## [Tasks for this exercise]
**A)** Reproduce the stretch of the Spiderwick interview from "Sarah Bolger Interview, The" through "and Holly Black.", swapping "fantasy adventure" for "family adventure".
**B)** Extend the Spiderwick interview beyond its final sentence.

## [Document extract]

⁂

Sarah Bolger Interview, The Spiderwick Chronicles

Posted by: Sheila Roberts

MoviesOnline sat down this weekend with Sarah Bolger at the Los Angeles press day for her new movie, “The Spiderwick Chronicles,” an extraordinary fantasy adventure, filled with magical and sometimes scary creatures from an unseen world. The film is directed by Mark Waters from a screenplay by Karey Kirkpatrick, David Berenbaum, and John Sayles based on the beloved best-selling books by Tony DiTerlizzi and Holly Black.

⁂

## [Record set]
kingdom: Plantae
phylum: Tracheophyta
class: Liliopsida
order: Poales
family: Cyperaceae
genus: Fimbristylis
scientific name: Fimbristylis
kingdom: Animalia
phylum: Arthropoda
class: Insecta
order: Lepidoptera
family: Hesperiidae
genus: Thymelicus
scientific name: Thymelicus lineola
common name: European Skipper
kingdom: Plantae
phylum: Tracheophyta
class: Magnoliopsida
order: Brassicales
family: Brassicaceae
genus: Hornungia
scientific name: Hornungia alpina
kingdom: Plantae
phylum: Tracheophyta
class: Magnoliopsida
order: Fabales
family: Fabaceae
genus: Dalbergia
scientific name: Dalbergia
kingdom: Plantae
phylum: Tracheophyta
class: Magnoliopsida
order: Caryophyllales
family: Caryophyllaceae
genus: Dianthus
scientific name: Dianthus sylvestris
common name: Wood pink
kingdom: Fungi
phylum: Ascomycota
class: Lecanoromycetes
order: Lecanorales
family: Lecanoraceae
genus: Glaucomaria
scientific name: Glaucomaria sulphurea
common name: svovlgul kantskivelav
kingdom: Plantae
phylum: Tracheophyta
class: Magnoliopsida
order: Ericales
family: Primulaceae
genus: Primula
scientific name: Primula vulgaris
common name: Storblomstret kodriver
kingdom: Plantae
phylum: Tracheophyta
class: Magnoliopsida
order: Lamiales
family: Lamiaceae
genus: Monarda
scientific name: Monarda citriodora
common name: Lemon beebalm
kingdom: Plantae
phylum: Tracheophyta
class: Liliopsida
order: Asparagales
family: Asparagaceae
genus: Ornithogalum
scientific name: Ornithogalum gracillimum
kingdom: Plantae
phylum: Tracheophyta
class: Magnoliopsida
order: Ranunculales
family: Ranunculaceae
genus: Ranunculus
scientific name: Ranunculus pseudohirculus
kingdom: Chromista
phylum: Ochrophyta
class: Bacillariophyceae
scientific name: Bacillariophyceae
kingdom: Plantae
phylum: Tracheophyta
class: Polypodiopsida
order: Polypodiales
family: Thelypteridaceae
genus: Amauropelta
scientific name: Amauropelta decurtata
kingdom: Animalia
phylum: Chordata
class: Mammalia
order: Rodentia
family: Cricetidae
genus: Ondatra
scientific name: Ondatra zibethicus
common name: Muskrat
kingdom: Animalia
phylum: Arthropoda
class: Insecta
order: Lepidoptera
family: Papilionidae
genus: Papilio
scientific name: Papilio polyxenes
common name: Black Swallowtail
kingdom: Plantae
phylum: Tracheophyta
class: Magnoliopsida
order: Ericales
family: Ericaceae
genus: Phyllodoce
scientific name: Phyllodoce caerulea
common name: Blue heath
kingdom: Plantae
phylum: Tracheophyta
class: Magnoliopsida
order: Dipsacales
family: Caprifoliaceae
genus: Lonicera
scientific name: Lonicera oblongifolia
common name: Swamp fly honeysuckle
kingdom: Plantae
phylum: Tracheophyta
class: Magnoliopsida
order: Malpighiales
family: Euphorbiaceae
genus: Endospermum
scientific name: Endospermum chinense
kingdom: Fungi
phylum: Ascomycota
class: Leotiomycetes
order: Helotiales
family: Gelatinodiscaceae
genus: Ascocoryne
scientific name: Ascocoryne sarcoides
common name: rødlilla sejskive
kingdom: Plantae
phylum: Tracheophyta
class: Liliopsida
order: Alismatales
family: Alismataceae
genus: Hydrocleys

⁂

## [Expected responses]
**A)**
Sarah Bolger Interview, The Spiderwick Chronicles

Posted by: Sheila Roberts

MoviesOnline sat down this weekend with Sarah Bolger at the Los Angeles press day for her new movie, “The Spiderwick Chronicles,” an extraordinary family adventure, filled with magical and sometimes scary creatures from an unseen world. The film is directed by Mark Waters from a screenplay by Karey Kirkpatrick, David Berenbaum, and John Sayles based on the beloved best-selling books by Tony DiTerlizzi and Holly Black.

**B)**
The story revolves around the three Grace children – Jared and his twin brother, Simon (both played by Freddie Highmore), their older sister, Mallory (Sarah Bolger) and their recently separated mother, Helen (Mary-Louise Parker). Peculiar things start to happen the moment the Grace family leaves New York and moves into the isolated, dilapidated Spiderwick Estate, the former home of their great-great-uncle, Arthur Spiderwick (David Strathairn) and great-aunt Lucinda (Joan Plowright). Unable to explain the strange disappearances and accidents that seem to happen on a daily basis, the siblings investigate what’s going on and uncover the extraordinary truth of the Spiderwick estate and the creatures that inhabit it, including the crafty, evil ogre, Mulgarath (Nick Nolte).

Sarah Bolger was born in 1991 in Dublin, Ireland, and is already a veteran of the acting profession. Bolger won a place at the Young Peoples Theatre Co. at just five years of age. Less than a year later, she was chosen to star alongside some of Ireland’s leading actors in the poignant real-life story “A Love Divided,” directed by Sid McCartney. After that she played Helena in the movie “A Secret Affair,” based on the Barbara Taylor Bradford novel.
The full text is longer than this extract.